### Work required
Which lines run from the one containing "아나콘다 프롬프트를 열어" to the end of the listing? Copy them out exactly, leaving out the rest.
--
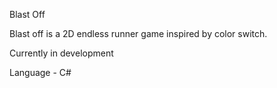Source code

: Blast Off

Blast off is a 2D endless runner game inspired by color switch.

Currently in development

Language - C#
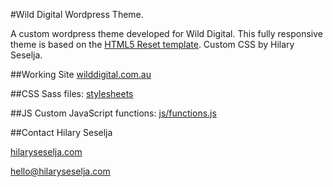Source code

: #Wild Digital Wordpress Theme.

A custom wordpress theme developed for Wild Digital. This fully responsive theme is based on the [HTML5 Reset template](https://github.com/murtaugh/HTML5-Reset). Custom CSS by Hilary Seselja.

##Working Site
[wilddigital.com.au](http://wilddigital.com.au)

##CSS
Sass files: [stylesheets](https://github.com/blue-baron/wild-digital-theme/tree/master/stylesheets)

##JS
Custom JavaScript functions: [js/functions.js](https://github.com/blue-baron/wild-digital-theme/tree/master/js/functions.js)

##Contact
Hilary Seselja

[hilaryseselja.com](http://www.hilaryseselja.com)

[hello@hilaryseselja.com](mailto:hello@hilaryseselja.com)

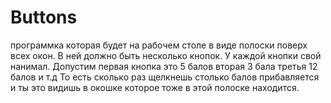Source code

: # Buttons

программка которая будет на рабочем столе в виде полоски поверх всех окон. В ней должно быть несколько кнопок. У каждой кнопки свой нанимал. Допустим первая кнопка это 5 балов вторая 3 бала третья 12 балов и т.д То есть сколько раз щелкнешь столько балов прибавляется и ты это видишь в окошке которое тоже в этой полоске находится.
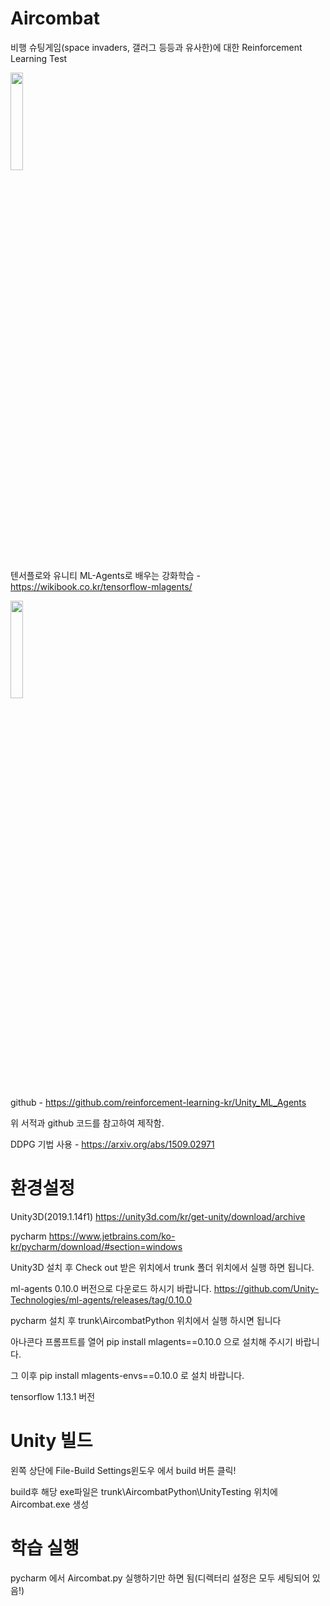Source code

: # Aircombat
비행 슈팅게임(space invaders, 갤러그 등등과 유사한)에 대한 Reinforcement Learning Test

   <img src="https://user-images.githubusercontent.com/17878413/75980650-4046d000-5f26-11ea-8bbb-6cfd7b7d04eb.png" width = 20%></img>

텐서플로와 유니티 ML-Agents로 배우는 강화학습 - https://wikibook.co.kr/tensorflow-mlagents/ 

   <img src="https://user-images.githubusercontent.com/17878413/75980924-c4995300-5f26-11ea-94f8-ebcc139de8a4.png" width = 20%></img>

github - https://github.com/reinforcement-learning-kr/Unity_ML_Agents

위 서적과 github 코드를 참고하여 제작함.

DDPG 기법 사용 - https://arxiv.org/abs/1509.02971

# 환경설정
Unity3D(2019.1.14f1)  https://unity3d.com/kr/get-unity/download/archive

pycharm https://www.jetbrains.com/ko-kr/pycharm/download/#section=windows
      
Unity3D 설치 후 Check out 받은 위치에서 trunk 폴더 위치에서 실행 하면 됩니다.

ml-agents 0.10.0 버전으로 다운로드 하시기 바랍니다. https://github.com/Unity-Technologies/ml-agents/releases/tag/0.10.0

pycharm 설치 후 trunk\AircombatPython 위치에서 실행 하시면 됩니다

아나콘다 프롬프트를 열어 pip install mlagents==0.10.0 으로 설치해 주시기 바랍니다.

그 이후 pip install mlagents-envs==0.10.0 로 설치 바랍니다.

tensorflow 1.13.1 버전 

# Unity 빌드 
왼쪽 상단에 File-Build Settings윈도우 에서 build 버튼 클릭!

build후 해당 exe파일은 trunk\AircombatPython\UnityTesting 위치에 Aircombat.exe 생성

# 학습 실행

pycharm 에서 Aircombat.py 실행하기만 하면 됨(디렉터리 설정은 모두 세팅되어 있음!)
--
### Exercise result
아나콘다 프롬프트를 열어 pip install mlagents==0.10.0 으로 설치해 주시기 바랍니다.

그 이후 pip install mlagents-envs==0.10.0 로 설치 바랍니다.

tensorflow 1.13.1 버전 

# Unity 빌드 
왼쪽 상단에 File-Build Settings윈도우 에서 build 버튼 클릭!

build후 해당 exe파일은 trunk\AircombatPython\UnityTesting 위치에 Aircombat.exe 생성

# 학습 실행

pycharm 에서 Aircombat.py 실행하기만 하면 됨(디렉터리 설정은 모두 세팅되어 있음!)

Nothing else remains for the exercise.